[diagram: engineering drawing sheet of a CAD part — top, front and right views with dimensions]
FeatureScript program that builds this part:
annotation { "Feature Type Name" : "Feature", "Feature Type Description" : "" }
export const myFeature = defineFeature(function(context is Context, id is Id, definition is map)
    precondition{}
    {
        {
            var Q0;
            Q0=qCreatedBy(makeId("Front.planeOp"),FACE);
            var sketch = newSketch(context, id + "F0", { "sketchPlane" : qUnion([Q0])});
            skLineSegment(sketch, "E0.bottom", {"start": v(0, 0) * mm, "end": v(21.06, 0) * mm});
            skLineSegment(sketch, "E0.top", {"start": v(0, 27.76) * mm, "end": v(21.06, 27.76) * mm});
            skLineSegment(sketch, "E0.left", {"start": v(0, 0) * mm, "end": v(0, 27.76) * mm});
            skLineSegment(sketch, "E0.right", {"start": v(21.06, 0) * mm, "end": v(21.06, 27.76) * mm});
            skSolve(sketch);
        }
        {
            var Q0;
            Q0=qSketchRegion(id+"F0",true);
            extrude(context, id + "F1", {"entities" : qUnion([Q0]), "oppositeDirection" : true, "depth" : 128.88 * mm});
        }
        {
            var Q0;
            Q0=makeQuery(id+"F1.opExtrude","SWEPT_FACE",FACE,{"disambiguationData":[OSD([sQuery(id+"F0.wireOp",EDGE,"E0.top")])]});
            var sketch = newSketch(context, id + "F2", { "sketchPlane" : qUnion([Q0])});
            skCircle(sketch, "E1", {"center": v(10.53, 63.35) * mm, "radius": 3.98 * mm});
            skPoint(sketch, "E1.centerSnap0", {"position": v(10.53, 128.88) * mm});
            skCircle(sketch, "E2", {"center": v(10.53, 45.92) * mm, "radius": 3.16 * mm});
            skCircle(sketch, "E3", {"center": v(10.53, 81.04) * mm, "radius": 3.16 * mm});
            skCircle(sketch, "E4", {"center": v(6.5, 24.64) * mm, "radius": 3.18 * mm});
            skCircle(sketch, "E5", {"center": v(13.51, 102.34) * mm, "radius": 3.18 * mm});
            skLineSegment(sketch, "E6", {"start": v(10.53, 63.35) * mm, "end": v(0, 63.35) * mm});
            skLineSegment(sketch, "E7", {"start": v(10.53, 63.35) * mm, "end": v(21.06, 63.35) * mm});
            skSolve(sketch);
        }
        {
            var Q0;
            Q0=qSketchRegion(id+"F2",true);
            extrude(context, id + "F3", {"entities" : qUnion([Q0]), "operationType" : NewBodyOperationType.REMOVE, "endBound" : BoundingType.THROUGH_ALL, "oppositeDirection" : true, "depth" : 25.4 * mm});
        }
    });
———
- _Exercise description_: Rewrite the FeatureScript rows above, changing every occurrence of "Q0" to "query0" and leaving all other characters as they are.

- _Task result_:
[diagram: engineering drawing sheet of a CAD part — top, front and right views with dimensions]
FeatureScript program that builds this part:
annotation { "Feature Type Name" : "Feature", "Feature Type Description" : "" }
export const myFeature = defineFeature(function(context is Context, id is Id, definition is map)
    precondition{}
    {
        {
            var query0;
            query0=qCreatedBy(makeId("Front.planeOp"),FACE);
            var sketch = newSketch(context, id + "F0", { "sketchPlane" : qUnion([query0])});
            skLineSegment(sketch, "E0.bottom", {"start": v(0, 0) * mm, "end": v(21.06, 0) * mm});
            skLineSegment(sketch, "E0.top", {"start": v(0, 27.76) * mm, "end": v(21.06, 27.76) * mm});
            skLineSegment(sketch, "E0.left", {"start": v(0, 0) * mm, "end": v(0, 27.76) * mm});
            skLineSegment(sketch, "E0.right", {"start": v(21.06, 0) * mm, "end": v(21.06, 27.76) * mm});
            skSolve(sketch);
        }
        {
            var query0;
            query0=qSketchRegion(id+"F0",true);
            extrude(context, id + "F1", {"entities" : qUnion([query0]), "oppositeDirection" : true, "depth" : 128.88 * mm});
        }
        {
            var query0;
            query0=makeQuery(id+"F1.opExtrude","SWEPT_FACE",FACE,{"disambiguationData":[OSD([sQuery(id+"F0.wireOp",EDGE,"E0.top")])]});
            var sketch = newSketch(context, id + "F2", { "sketchPlane" : qUnion([query0])});
            skCircle(sketch, "E1", {"center": v(10.53, 63.35) * mm, "radius": 3.98 * mm});
            skPoint(sketch, "E1.centerSnap0", {"position": v(10.53, 128.88) * mm});
            skCircle(sketch, "E2", {"center": v(10.53, 45.92) * mm, "radius": 3.16 * mm});
            skCircle(sketch, "E3", {"center": v(10.53, 81.04) * mm, "radius": 3.16 * mm});
            skCircle(sketch, "E4", {"center": v(6.5, 24.64) * mm, "radius": 3.18 * mm});
            skCircle(sketch, "E5", {"center": v(13.51, 102.34) * mm, "radius": 3.18 * mm});
            skLineSegment(sketch, "E6", {"start": v(10.53, 63.35) * mm, "end": v(0, 63.35) * mm});
            skLineSegment(sketch, "E7", {"start": v(10.53, 63.35) * mm, "end": v(21.06, 63.35) * mm});
            skSolve(sketch);
        }
        {
            var query0;
            query0=qSketchRegion(id+"F2",true);
            extrude(context, id + "F3", {"entities" : qUnion([query0]), "operationType" : NewBodyOperationType.REMOVE, "endBound" : BoundingType.THROUGH_ALL, "oppositeDirection" : true, "depth" : 25.4 * mm});
        }
    });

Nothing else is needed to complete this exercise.